Yesterday Parliament debated whether to opt back in to 35 of the EU Criminal Justice measures. We have recently rightly opted out of all 135 measures, as we were entitled do under our version of the centralising Lisbon Treaty. I and others told Parliament why we do not wish to opt back in to anything.
On June 15th 1215 at Runneymede the King conceded an important grant of liberties to Englishmen called Magna Carta. Though this was just one of many evolving constitutional documents thrown up in our history of curbing the powers of executive government and building a stronger dem0cratic Parliament to curb excessive state power, it has become one of the earliest and most iconic. It gave Englishmen the right to fair trial under English law with proportionate punishments for the guilty. It set up a forerunner of Parliament, an elected council of 25, to supervise the settlement and check up on the government’s good faith in implementing it.

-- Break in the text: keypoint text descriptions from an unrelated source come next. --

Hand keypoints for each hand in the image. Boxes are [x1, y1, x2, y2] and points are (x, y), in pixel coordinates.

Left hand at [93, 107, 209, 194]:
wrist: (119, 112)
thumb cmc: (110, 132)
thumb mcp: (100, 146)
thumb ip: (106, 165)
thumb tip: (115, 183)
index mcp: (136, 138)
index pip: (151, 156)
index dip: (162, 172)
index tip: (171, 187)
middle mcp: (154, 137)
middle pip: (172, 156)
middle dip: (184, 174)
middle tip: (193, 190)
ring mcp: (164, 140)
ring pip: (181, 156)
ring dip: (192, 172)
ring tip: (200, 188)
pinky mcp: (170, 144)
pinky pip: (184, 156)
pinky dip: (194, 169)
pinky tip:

The government plans to celebrate and commemorate this event next year. It is no way to do so by passing control of these important matters of justice to the European Union. I and like minded colleagues fully understand the need for cross border police collaboration, for some common investigations of cross border crime with agencies from other countries, and the need from time to time to extradite possible criminals for trial elsewhere. We do this by Extradition Treaty or agreement with other countries in all but the EU. The EU wishes us to have different arrangements in the EU, submitting our control and jurisdiction to EU and European Court jurisdiction. This to me is a step too far, and a needless sacrifice of the sovereignty of the British people.
Yesterday the government argued that the European Arrest Warrant was necessary to get back nasty criminals for trial who had travelled to EU countries. We explained to them that we too wish to see serious crime pursued across frontiers. We wish to have an Extradition Treaty with the EU just as we have such treaties with many non EU countries. That is a better route than putting ourselves under the control of the ECJ and the Commission. We can change, influence or cancel an Extradition Treaty if we wish. Once we have opted into EU criminal justice we are powerless to change anything unless 27 other EU countries, the Commission and the European Parliament agree.